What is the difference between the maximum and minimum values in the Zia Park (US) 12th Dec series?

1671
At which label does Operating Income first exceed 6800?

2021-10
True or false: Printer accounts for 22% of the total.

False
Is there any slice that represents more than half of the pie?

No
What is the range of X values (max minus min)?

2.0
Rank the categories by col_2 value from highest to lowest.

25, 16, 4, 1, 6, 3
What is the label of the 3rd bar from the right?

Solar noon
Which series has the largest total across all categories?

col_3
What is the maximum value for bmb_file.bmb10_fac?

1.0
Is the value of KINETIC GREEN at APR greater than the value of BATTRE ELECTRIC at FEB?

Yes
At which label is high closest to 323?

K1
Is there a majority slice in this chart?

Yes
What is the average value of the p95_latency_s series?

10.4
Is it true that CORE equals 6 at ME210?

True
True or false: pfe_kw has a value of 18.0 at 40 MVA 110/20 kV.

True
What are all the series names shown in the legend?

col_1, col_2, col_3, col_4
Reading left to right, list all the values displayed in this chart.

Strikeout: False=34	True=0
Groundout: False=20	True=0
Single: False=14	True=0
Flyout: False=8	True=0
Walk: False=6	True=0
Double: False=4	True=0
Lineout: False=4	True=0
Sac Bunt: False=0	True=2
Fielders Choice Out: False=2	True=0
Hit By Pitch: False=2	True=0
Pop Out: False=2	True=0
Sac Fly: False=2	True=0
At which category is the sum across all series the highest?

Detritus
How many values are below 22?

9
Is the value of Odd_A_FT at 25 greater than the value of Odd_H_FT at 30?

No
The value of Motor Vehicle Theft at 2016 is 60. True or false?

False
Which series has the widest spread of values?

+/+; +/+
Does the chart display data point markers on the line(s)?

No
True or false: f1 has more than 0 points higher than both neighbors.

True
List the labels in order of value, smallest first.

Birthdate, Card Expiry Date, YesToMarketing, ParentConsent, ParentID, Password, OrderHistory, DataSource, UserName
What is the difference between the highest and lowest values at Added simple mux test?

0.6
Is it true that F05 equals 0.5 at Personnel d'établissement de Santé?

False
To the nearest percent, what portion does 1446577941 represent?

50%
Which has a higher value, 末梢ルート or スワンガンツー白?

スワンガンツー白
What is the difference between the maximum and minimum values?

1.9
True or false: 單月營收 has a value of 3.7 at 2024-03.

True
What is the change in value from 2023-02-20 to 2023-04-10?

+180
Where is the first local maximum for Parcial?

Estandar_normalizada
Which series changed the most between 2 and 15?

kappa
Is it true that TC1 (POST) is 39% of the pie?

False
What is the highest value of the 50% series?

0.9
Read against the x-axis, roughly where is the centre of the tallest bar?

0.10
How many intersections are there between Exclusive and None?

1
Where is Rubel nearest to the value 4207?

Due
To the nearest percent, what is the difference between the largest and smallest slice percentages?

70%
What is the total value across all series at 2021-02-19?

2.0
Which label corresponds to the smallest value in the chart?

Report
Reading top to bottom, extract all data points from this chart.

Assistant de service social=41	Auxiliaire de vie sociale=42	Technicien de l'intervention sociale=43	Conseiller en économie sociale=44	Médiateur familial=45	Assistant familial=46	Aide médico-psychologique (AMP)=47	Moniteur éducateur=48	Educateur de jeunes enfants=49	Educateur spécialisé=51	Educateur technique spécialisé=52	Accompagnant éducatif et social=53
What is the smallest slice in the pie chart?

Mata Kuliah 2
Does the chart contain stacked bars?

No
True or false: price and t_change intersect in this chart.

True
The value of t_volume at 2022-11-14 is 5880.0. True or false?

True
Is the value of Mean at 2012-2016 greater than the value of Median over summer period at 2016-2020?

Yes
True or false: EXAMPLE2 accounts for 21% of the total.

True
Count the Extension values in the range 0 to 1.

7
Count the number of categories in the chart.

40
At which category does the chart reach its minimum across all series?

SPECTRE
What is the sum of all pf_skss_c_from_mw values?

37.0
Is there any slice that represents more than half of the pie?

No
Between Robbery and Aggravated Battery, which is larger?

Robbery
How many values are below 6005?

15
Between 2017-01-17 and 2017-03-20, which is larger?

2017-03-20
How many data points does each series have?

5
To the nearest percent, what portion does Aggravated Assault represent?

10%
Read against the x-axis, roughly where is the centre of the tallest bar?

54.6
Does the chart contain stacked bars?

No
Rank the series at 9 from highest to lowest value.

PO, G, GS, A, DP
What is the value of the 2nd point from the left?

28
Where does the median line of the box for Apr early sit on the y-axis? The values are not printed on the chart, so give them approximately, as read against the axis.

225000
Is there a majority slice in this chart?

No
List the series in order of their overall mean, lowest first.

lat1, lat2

— To do —
Can you copy every one of the records above word for word, keeping each line and its order unchanged?

— Exercise result —
What is the difference between the maximum and minimum values in the Zia Park (US) 12th Dec series?

1671
At which label does Operating Income first exceed 6800?

2021-10
True or false: Printer accounts for 22% of the total.

False
Is there any slice that represents more than half of the pie?

No
What is the range of X values (max minus min)?

2.0
Rank the categories by col_2 value from highest to lowest.

25, 16, 4, 1, 6, 3
What is the label of the 3rd bar from the right?

Solar noon
Which series has the largest total across all categories?

col_3
What is the maximum value for bmb_file.bmb10_fac?

1.0
Is the value of KINETIC GREEN at APR greater than the value of BATTRE ELECTRIC at FEB?

Yes
At which label is high closest to 323?

K1
Is there a majority slice in this chart?

Yes
What is the average value of the p95_latency_s series?

10.4
Is it true that CORE equals 6 at ME210?

True
True or false: pfe_kw has a value of 18.0 at 40 MVA 110/20 kV.

True
What are all the series names shown in the legend?

col_1, col_2, col_3, col_4
Reading left to right, list all the values displayed in this chart.

Strikeout: False=34	True=0
Groundout: False=20	True=0
Single: False=14	True=0
Flyout: False=8	True=0
Walk: False=6	True=0
Double: False=4	True=0
Lineout: False=4	True=0
Sac Bunt: False=0	True=2
Fielders Choice Out: False=2	True=0
Hit By Pitch: False=2	True=0
Pop Out: False=2	True=0
Sac Fly: False=2	True=0
At which category is the sum across all series the highest?

Detritus
How many values are below 22?

9
Is the value of Odd_A_FT at 25 greater than the value of Odd_H_FT at 30?

No
The value of Motor Vehicle Theft at 2016 is 60. True or false?

False
Which series has the widest spread of values?

+/+; +/+
Does the chart display data point markers on the line(s)?

No
True or false: f1 has more than 0 points higher than both neighbors.

True
List the labels in order of value, smallest first.

Birthdate, Card Expiry Date, YesToMarketing, ParentConsent, ParentID, Password, OrderHistory, DataSource, UserName
What is the difference between the highest and lowest values at Added simple mux test?

0.6
Is it true that F05 equals 0.5 at Personnel d'établissement de Santé?

False
To the nearest percent, what portion does 1446577941 represent?

50%
Which has a higher value, 末梢ルート or スワンガンツー白?

スワンガンツー白
What is the difference between the maximum and minimum values?

1.9
True or false: 單月營收 has a value of 3.7 at 2024-03.

True
What is the change in value from 2023-02-20 to 2023-04-10?

+180
Where is the first local maximum for Parcial?

Estandar_normalizada
Which series changed the most between 2 and 15?

kappa
Is it true that TC1 (POST) is 39% of the pie?

False
What is the highest value of the 50% series?

0.9
Read against the x-axis, roughly where is the centre of the tallest bar?

0.10
How many intersections are there between Exclusive and None?

1
Where is Rubel nearest to the value 4207?

Due
To the nearest percent, what is the difference between the largest and smallest slice percentages?

70%
What is the total value across all series at 2021-02-19?

2.0
Which label corresponds to the smallest value in the chart?

Report
Reading top to bottom, extract all data points from this chart.

Assistant de service social=41	Auxiliaire de vie sociale=42	Technicien de l'intervention sociale=43	Conseiller en économie sociale=44	Médiateur familial=45	Assistant familial=46	Aide médico-psychologique (AMP)=47	Moniteur éducateur=48	Educateur de jeunes enfants=49	Educateur spécialisé=51	Educateur technique spécialisé=52	Accompagnant éducatif et social=53
What is the smallest slice in the pie chart?

Mata Kuliah 2
Does the chart contain stacked bars?

No
True or false: price and t_change intersect in this chart.

True
The value of t_volume at 2022-11-14 is 5880.0. True or false?

True
Is the value of Mean at 2012-2016 greater than the value of Median over summer period at 2016-2020?

Yes
True or false: EXAMPLE2 accounts for 21% of the total.

True
Count the Extension values in the range 0 to 1.

7
Count the number of categories in the chart.

40
At which category does the chart reach its minimum across all series?

SPECTRE
What is the sum of all pf_skss_c_from_mw values?

37.0
Is there any slice that represents more than half of the pie?

No
Between Robbery and Aggravated Battery, which is larger?

Robbery
How many values are below 6005?

15
Between 2017-01-17 and 2017-03-20, which is larger?

2017-03-20
How many data points does each series have?

5
To the nearest percent, what portion does Aggravated Assault represent?

10%
Read against the x-axis, roughly where is the centre of the tallest bar?

54.6
Does the chart contain stacked bars?

No
Rank the series at 9 from highest to lowest value.

PO, G, GS, A, DP
What is the value of the 2nd point from the left?

28
Where does the median line of the box for Apr early sit on the y-axis? The values are not printed on the chart, so give them approximately, as read against the axis.

225000
Is there a majority slice in this chart?

No
List the series in order of their overall mean, lowest first.

lat1, lat2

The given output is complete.